Yeryüzündeki her canlının ya hâl diliyle ya da davranış lisanıyla birbirine; hatta bizlere söylediği şeyler var.
Yani meramlarını birbirlerine anlatabiliyor ve anlaşabiliyor; bazen de, bazı kimselere misafir olup, bir şeyler anlatmaya çalışabiliyorlar.
Bununla birlikte, “O’nu yedi semâ ile arz ve bütün bunlardaki zevi’l-ukul tesbih eder ve hatta hiçbir şey yoktur ki onu hamdiyle tesbih etmesin”1 ayetine göre müsebbihtir, her hepsi.
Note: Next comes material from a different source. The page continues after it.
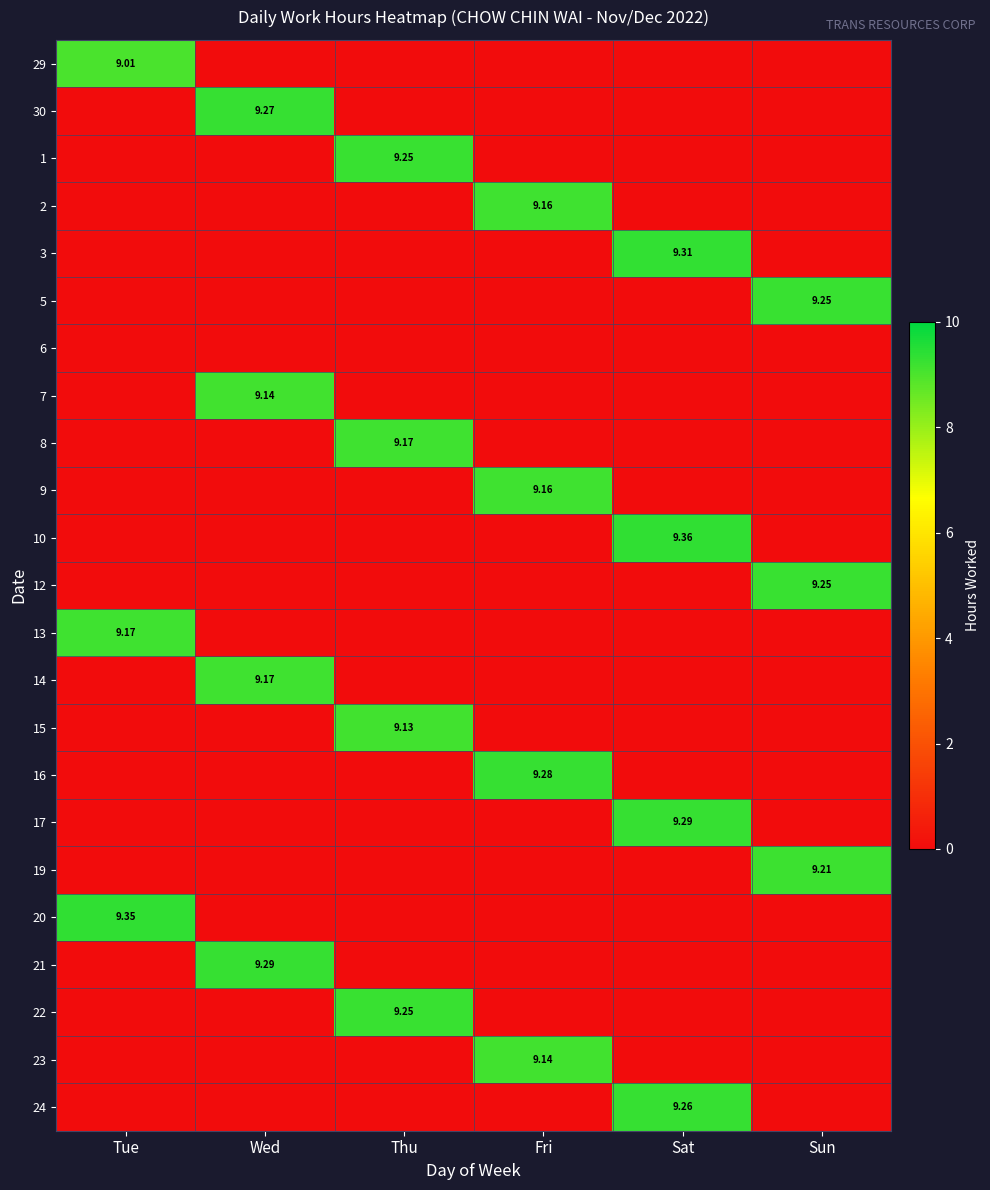

Is the value of 19 at Wed greater than the value of 24 at Sat?

No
Her mahlûkun bir dili, bir dileği var, kendince.
İnsanların da hiç susmayan dili var. Bunu biliyoruz.
Dileği ne, bilinmez.
Rahmanî ise, ne âlâ; şeytanî ise, onda vebal, onundur.
Dağın taşın, otun çöpün; yerde meskûn varlıkların istisnasız hepsinin zikrettiği Zât’ı anlamamak, anmamak, “insan”lığa yaraşmaz. Çünkü insan, iman ile, sairlerin sultanı.
Bu sultanlık bilmek, bulmak; yolunda, yolcu olmak şartıyla!
Kurdun kuşun dilini bildiği, onlarla hemhâl olduğu nakledilen;
Kur’ân’da, “Mantıku’t-Tayr” (Kuşların dili)ni bildiği ifade edilen, “Ey insanlar! Bize kuş dili öğretildi ve bize her şeyden bolca verildi. Doğrusu bu apaçık bir lütuftur”2 diyen Süleyman Peygamberle (as) ilgili, şöyle bir hadise nakledilmektedir:
Bir baykuş, Süleyman Peygamberin (as) huzuruna gelip selâm vermiş. Aralarında şöyle bir diyalog geçmiş:
“Ey baykuş! Evlere konunca niçin uzun uzun ötersin?”
“İnsanoğlu bu kadar ağır imtihanla karşı karşıya iken, nasıl rahatça uyur? demek isterim.”
“Gündüzleri neden dışarı çıkmazsın?”
“Ademoğlunun birbirlerine olan zulümlerinden dolayı.”
“Feryadında ne dersin?”
“Ey gafiller! Yolculuk var. Hazırlanın derim.” Bu söz üzerine, Süleyman Peygamber (as) şöyle demiş:
“İnsana böyle yol gösteren başka kuş yoktur. Neden insanoğlu onu uğursuz sayar bilmem ki…”3
Şu baykuşun dilinde mesaj içinde mesaj var:
Her insanın muhatabı olduğu imtihanın ağırlığını ve buna rağmen bunu, kâle almamasının garabeti;
Yeryüzündeki zalimlerin, dolayısıyla, zulümlerinin bir kuşun diline düşecek kadar çoğalması;
Gafleti bir kenara bırakıp, ahiret yolculuğu için hazırlanmak gerektiği.
Baykuş veya bayankuş; hakikatli sözlerle, insanları uyarmış.
O, ona verilen vazifeyi hâl diliyle, kuş diliyle îfa etmiş.
Ona teşekkür edemeyiz, ama onu Yaradan’a, binler hamd-ü senâlar.
Dipnotlar:
1- İsra Suresi: 44.
2- Neml Suresi: 16.
3- Mahir Duman, Moral Saati, 26; Sim Yayınları.